Stored items:
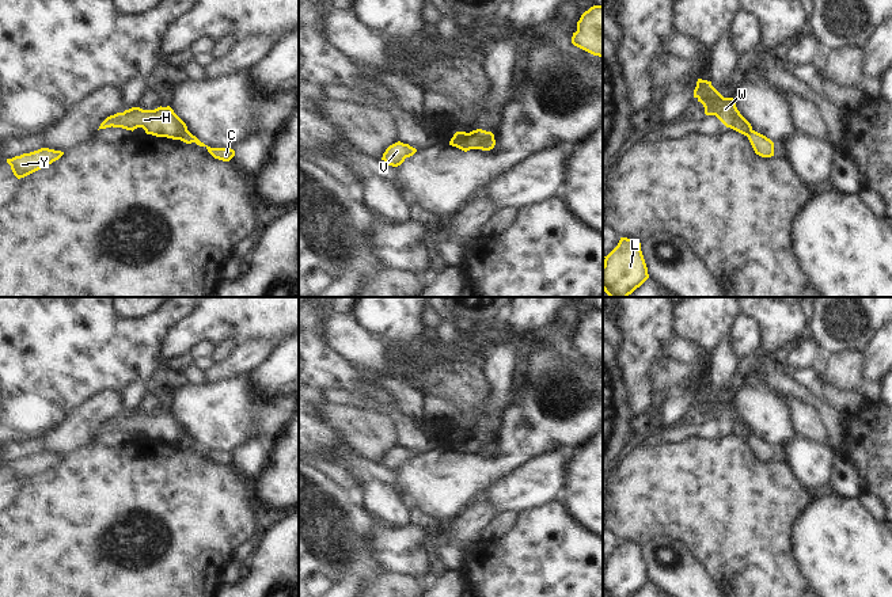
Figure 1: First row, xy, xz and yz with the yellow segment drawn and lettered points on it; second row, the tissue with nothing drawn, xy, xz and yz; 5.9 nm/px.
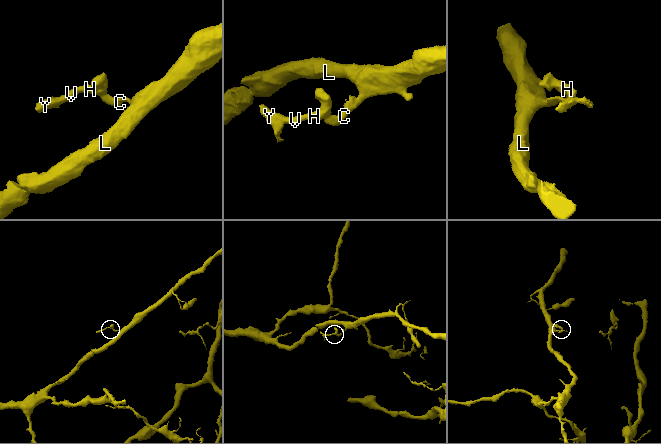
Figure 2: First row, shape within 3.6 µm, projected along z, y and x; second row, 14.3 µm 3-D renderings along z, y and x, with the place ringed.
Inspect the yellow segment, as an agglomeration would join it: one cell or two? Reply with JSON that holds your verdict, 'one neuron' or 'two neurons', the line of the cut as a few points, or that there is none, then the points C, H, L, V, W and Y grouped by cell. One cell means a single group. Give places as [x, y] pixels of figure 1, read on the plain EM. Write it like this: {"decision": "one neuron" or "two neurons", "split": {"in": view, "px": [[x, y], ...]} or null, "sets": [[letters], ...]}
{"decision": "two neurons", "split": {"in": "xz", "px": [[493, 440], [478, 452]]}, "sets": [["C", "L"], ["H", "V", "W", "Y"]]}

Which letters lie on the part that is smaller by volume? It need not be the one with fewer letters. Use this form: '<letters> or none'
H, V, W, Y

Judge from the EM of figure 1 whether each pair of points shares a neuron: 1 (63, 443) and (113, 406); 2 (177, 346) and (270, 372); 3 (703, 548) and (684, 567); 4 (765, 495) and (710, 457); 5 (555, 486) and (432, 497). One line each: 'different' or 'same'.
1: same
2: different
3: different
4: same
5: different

**TO DO**
Restate exactly each line of the data from the one bearing "Inspect the yellow" to the end, and add nothing.

**TASK OUTPUT**
Inspect the yellow segment, as an agglomeration would join it: one cell or two? Reply with JSON that holds your verdict, 'one neuron' or 'two neurons', the line of the cut as a few points, or that there is none, then the points C, H, L, V, W and Y grouped by cell. One cell means a single group. Give places as [x, y] pixels of figure 1, read on the plain EM. Write it like this: {"decision": "one neuron" or "two neurons", "split": {"in": view, "px": [[x, y], ...]} or null, "sets": [[letters], ...]}
{"decision": "two neurons", "split": {"in": "xz", "px": [[493, 440], [478, 452]]}, "sets": [["C", "L"], ["H", "V", "W", "Y"]]}

Which letters lie on the part that is smaller by volume? It need not be the one with fewer letters. Use this form: '<letters> or none'
H, V, W, Y

Judge from the EM of figure 1 whether each pair of points shares a neuron: 1 (63, 443) and (113, 406); 2 (177, 346) and (270, 372); 3 (703, 548) and (684, 567); 4 (765, 495) and (710, 457); 5 (555, 486) and (432, 497). One line each: 'different' or 'same'.
1: same
2: different
3: different
4: same
5: different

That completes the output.